I would like a very unhurried time after the birth. I would like to pick the baby up myself, for Connor to discover the sex, and for baby to enjoy lots of skin to skin and cuddles. Weighing can wait. I would like to dress baby myself when I am ready. I will be breastfeeding.

I do not want a plastic cord clamp. I will provide a sterile cord tie.
Tom would like the option of cutting the cord (Adam did it last time); if, on the day, he doesn’t want to, then I would like Connor, Hannah or Adam to have the choice.
I do not consent to the baby being given vitamin K. I have looked into this in detail so it is my informed decision and I do not want to discuss it.

Should there need to be any deviation from this rough plan, including transfer to hospital, I expect to be fully involved in the decision. I am quite well informed in most aspects of childbirth, having run support groups, attended conferences, and read widely so have a good understanding of most of the issues. If I decide not to take your advice I will sign my notes to that effect.

Monday, 22 March 2010

37 weeks!

Can't believe how time has flown. I haven't written as much in this blog as I thought I would. Found working and pregnant and four children very tiring. Then once I gave up work I have been extremely tired.

Now 37 weeks and all set up for the birth - well just about. Will trial the birth pool this week. Thought baby was coming at the weekend (think baby was just moving down and engaging) - and thought would just use the bath. I have borrowed a 'birth pool in a box' from the local homebirth group. I want to give it a good clean with milton - and I need to find some info about hoses. It has come with one but that might have been used for emptying - so I think I need a new one for filling, but I believe it can't be a garden one cos of the chemicals - will have to find out. I have remembered I also need to get a thermometer. I have not bought a new liner, but I do know the pool hasn't been used for almost two years - well not for actually giving birth in - it has been borrowed (but not for a year) and was put up but not used. It has been blown up for demonstrations at the home birth group and at my children's centre.

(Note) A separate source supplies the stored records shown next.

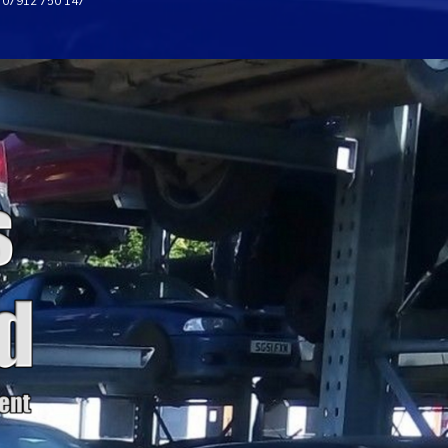
07912 750 147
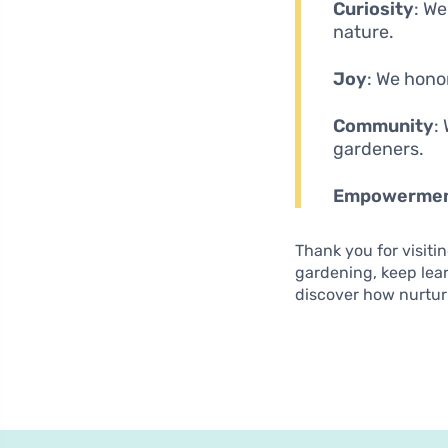
Curiosity
: W
nature.
Joy
: We hono
Community
:
gardeners.
Empowerme
Thank you for visiti
gardening, keep lea
discover how nurtur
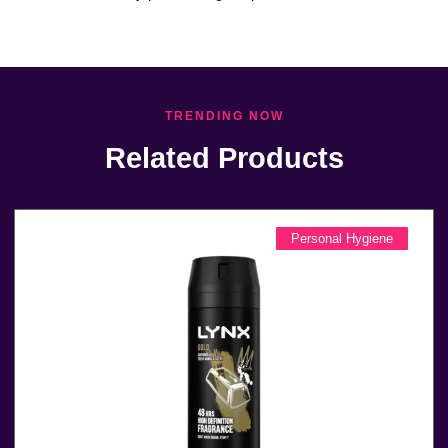
TRENDING NOW
Related Products
Personal Hygiene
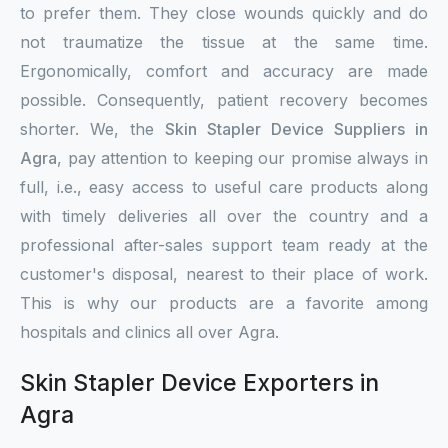
to prefer them. They close wounds quickly and do
not traumatize the tissue at the same time.
Ergonomically, comfort and accuracy are made
possible. Consequently, patient recovery becomes
shorter. We, the
Skin Stapler Device Suppliers in
Agra
, pay attention to keeping our promise always in
full, i.e., easy access to useful care products along
with timely deliveries all over the country and a
professional after-sales support team ready at the
customer's disposal, nearest to their place of work.
This is why our products are a favorite among
hospitals and clinics all over Agra.
Skin Stapler Device Exporters in
Agra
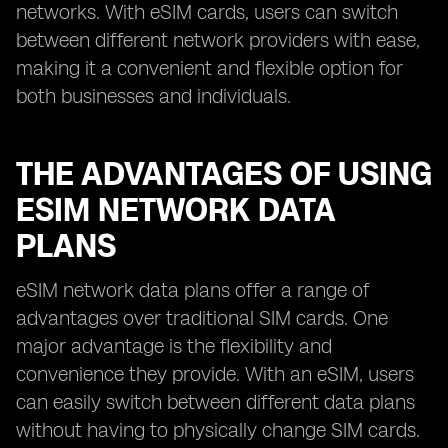
networks. With eSIM cards, users can switch
between different network providers with ease,
making it a convenient and flexible option for
both businesses and individuals.
THE ADVANTAGES OF USING
ESIM NETWORK DATA
PLANS
eSIM network data plans offer a range of
advantages over traditional SIM cards. One
major advantage is the flexibility and
convenience they provide. With an eSIM, users
can easily switch between different data plans
without having to physically change SIM cards.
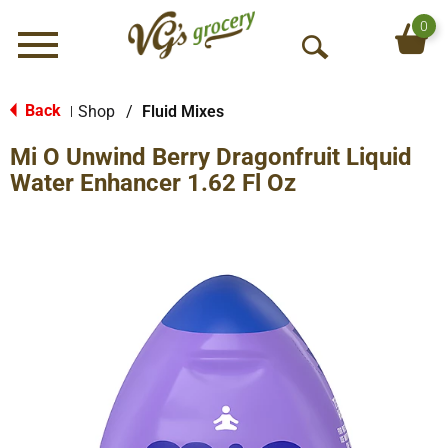
0
Menu
O
p
e
Back
Shop
/
Fluid Mixes
|
n
Mi O Unwind Berry Dragonfruit Liquid
S
e
Water Enhancer 1.62 Fl Oz
a
r
c
h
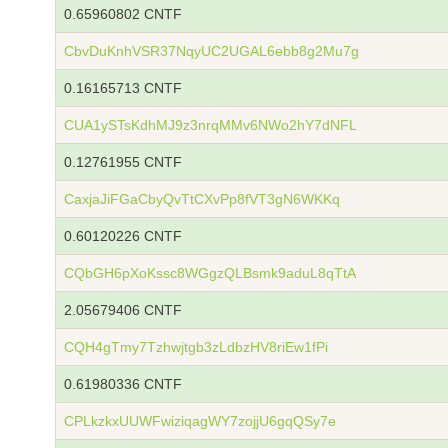
0.65960802 CNTF
CbvDuKnhVSR37NqyUC2UGAL6ebb8g2Mu7g
0.16165713 CNTF
CUA1ySTsKdhMJ9z3nrqMMv6NWo2hY7dNFL
0.12761955 CNTF
CaxjaJiFGaCbyQvTtCXvPp8fVT3gN6WKKq
0.60120226 CNTF
CQbGH6pXoKssc8WGgzQLBsmk9aduL8qTtA
2.05679406 CNTF
CQH4gTmy7Tzhwjtgb3zLdbzHV8riEw1fPi
0.61980336 CNTF
CPLkzkxUUWFwiziqagWY7zojjU6gqQSy7e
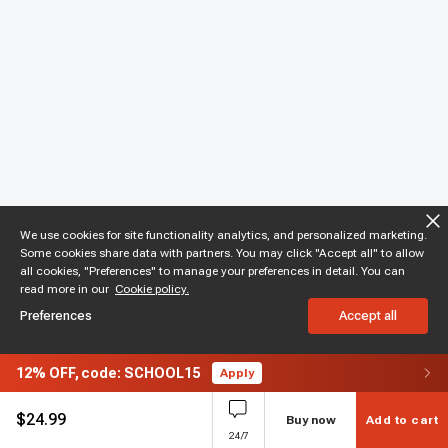
We use cookies for site functionality analytics, and personalized marketing.
Some cookies share data with partners. You may click "Accept all" to allow
all cookies, "Preferences" to manage your preferences in detail. You can
read more in our
Cookie policy.
Preferences
Accept all
12%
OFF,
code: SCHOOL15
Apply
$
24.99
Buy now
Add to cart
24/7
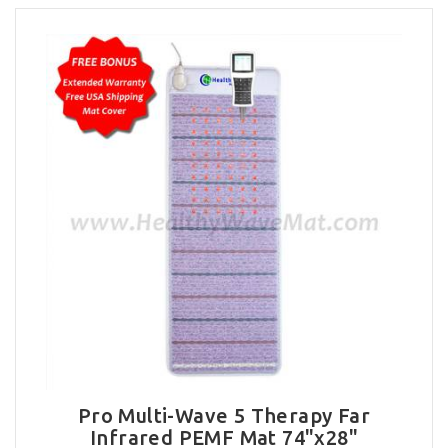
Pro Multi-Wave 5 Therapy Far
Infrared PEMF Mat 74"x28"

I have been listening to the natal hypnotherapy home birth CD which is wonderful (very similar to the classes I used to run for relaxation for pregnancy and birth. I am having mixed emotions - on the one hand I am getting very impatient to meet my new little one, but on the other hand I don't want to stop being pregnant - it is such a magical time - having a baby inside wriggling about. I guess this latter emotion is probably a sign that I am not going into labour any time soon as I am not fed up of being pregnant.

Anyway - a short little post of not much content. Will keep you posted how I am doing.